Downregulation of Integrin ß4 Decreases the Ability of Airway Epithelial Cells to Present Antigens
Published: Tuesday, April 24, 2012
Author: Chi Liu et al.

by Chi Liu, Xiaoqun Qin, Huijun Liu, Yang Xiang

Airway epithelial cells have been demonstrated to be accessory antigen presentation cells (APC) capable of activating T cells and may play an important role in the development of allergic airway inflammation of asthma. In asthmatic airways, loss of expression of the adhesion molecule integrin ß4 (ITGB4) and an increase in Th2 inflammation bias has been observed in our previous study. Given that ITGB4 is engaged in multiple signaling pathways, we studied whether disruption of ITGB4-mediated cell adhesion may contribute to the adaptive immune response of epithelial cells, including their ability to present antigens, induce the activate and differentiate of T cells.

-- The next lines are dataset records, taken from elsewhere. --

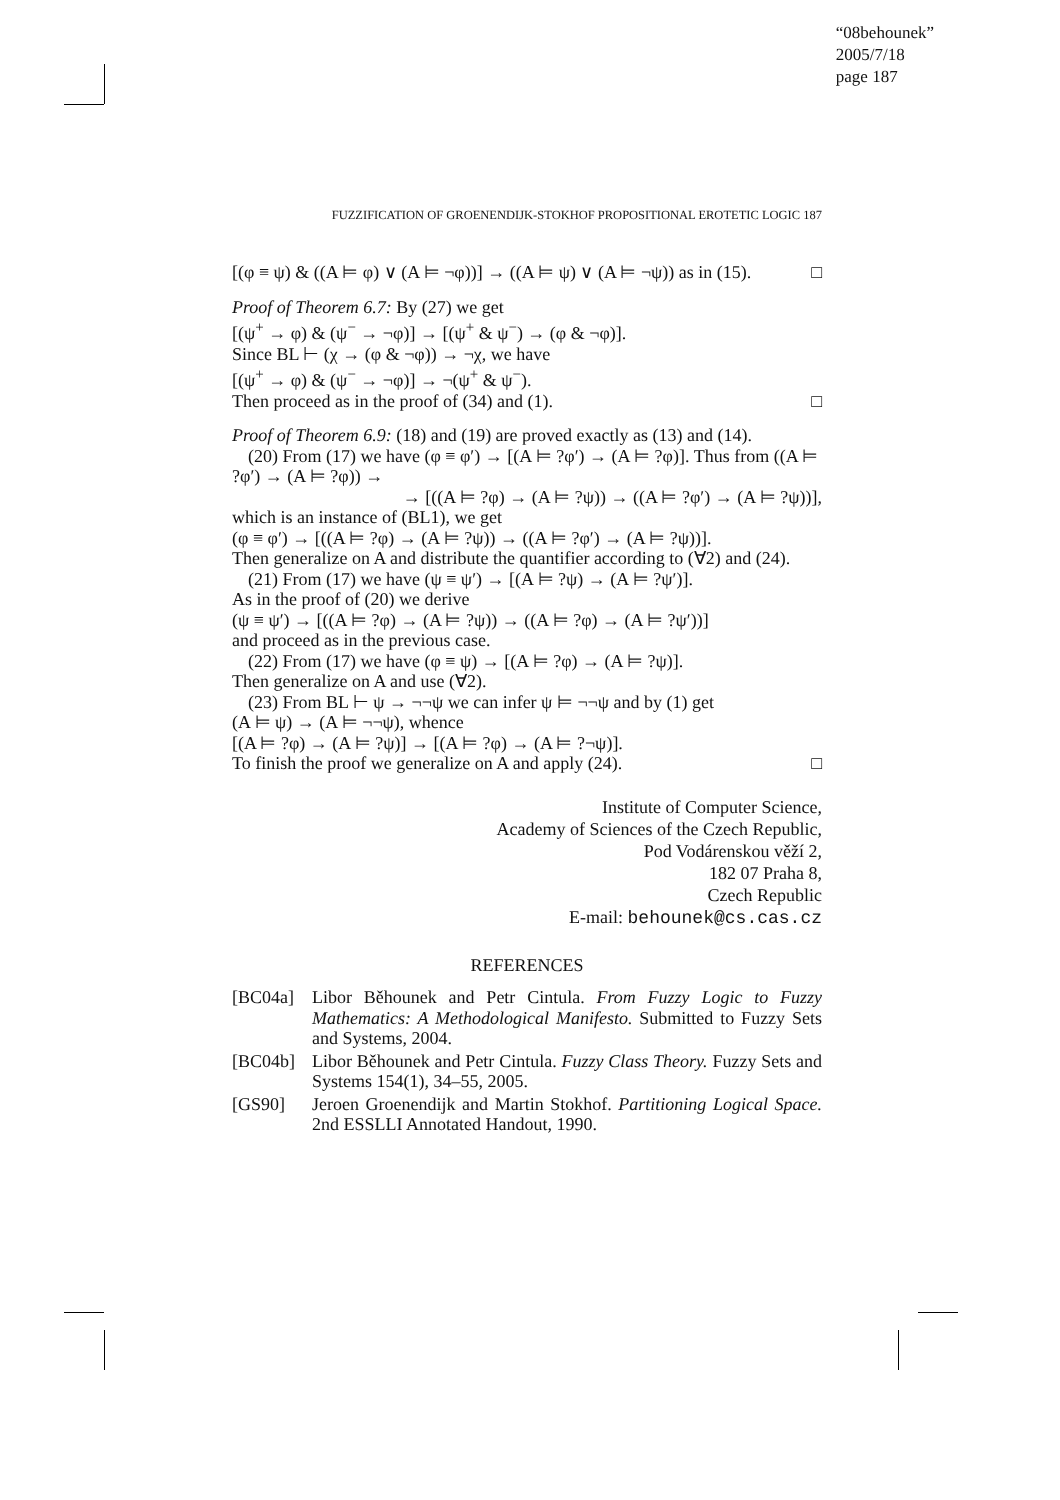“08behounek”
2005/7/18
page 187
FUZZIFICATION OF GROENENDIJK-STOKHOF PROPOSITIONAL EROTETIC LOGIC 187
[(φ ≡ ψ) & ((A ⊨ φ) ∨ (A ⊨ ¬φ))] → ((A ⊨ ψ) ∨ (A ⊨ ¬ψ)) as in (15). □
Proof of Theorem 6.7: By (27) we get
[(ψ<sup>+</sup> → φ) & (ψ<sup>−</sup> → ¬φ)] → [(ψ<sup>+</sup> & ψ<sup>−</sup>) → (φ & ¬φ)].
Since BL ⊢ (χ → (φ & ¬φ)) → ¬χ, we have
[(ψ<sup>+</sup> → φ) & (ψ<sup>−</sup> → ¬φ)] → ¬(ψ<sup>+</sup> & ψ<sup>−</sup>).
Then proceed as in the proof of (34) and (1). □
Proof of Theorem 6.9: (18) and (19) are proved exactly as (13) and (14).
(20) From (17) we have (φ ≡ φ′) → [(A ⊨ ?φ′) → (A ⊨ ?φ)]. Thus from ((A ⊨ ?φ′) → (A ⊨ ?φ)) →
→ [((A ⊨ ?φ) → (A ⊨ ?ψ)) → ((A ⊨ ?φ′) → (A ⊨ ?ψ))],
which is an instance of (BL1), we get
(φ ≡ φ′) → [((A ⊨ ?φ) → (A ⊨ ?ψ)) → ((A ⊨ ?φ′) → (A ⊨ ?ψ))].
Then generalize on A and distribute the quantifier according to (∀2) and (24).
(21) From (17) we have (ψ ≡ ψ′) → [(A ⊨ ?ψ) → (A ⊨ ?ψ′)].
As in the proof of (20) we derive
(ψ ≡ ψ′) → [((A ⊨ ?φ) → (A ⊨ ?ψ)) → ((A ⊨ ?φ) → (A ⊨ ?ψ′))]
and proceed as in the previous case.
(22) From (17) we have (φ ≡ ψ) → [(A ⊨ ?φ) → (A ⊨ ?ψ)].
Then generalize on A and use (∀2).
(23) From BL ⊢ ψ → ¬¬ψ we can infer ψ ⊨ ¬¬ψ and by (1) get
(A ⊨ ψ) → (A ⊨ ¬¬ψ), whence
[(A ⊨ ?φ) → (A ⊨ ?ψ)] → [(A ⊨ ?φ) → (A ⊨ ?¬ψ)].
To finish the proof we generalize on A and apply (24). □
Institute of Computer Science,
Academy of Sciences of the Czech Republic,
Pod Vodárenskou věží 2,
182 07 Praha 8,
Czech Republic
E-mail: behounek@cs.cas.cz
REFERENCES
[BC04a] Libor Běhounek and Petr Cintula. From Fuzzy Logic to Fuzzy Mathematics: A Methodological Manifesto. Submitted to Fuzzy Sets and Systems, 2004.
[BC04b] Libor Běhounek and Petr Cintula. Fuzzy Class Theory. Fuzzy Sets and Systems 154(1), 34–55, 2005.
[GS90] Jeroen Groenendijk and Martin Stokhof. Partitioning Logical Space. 2nd ESSLLI Annotated Handout, 1990.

We silenced ITGB4 expression in bronchial epithelial cells with an effective siRNA vector and studied the effects of ITGB4 silencing on the antigen presentation ability of airway epithelial cells. T cell proliferation and cytokine production was investigated after co-culturing with ITGB4-silenced epithelial cells. Surface expression of B7 homologs and the major histocompatibility complex (MHC) class II was also detected after ITGB4 was silenced. Our results demonstrated that silencing of ITGB4 resulted in impaired antigen presentation processes and suppressed T cell proliferation. Meanwhile, decrease in Th1 cytokine production and increase in Th17 cytokine production was induced after co-culturing with ITGB4-silenced epithelial cells. Moreover, HLA-DR was decreased and the B7 homologs expression was different after ITGB4 silencing. Overall, this study suggested that downregulation of ITGB4 expression in airway epithelial cells could impair the antigen presentation ability of these cells, which further regulate airway inflammation reaction in allergic asthma.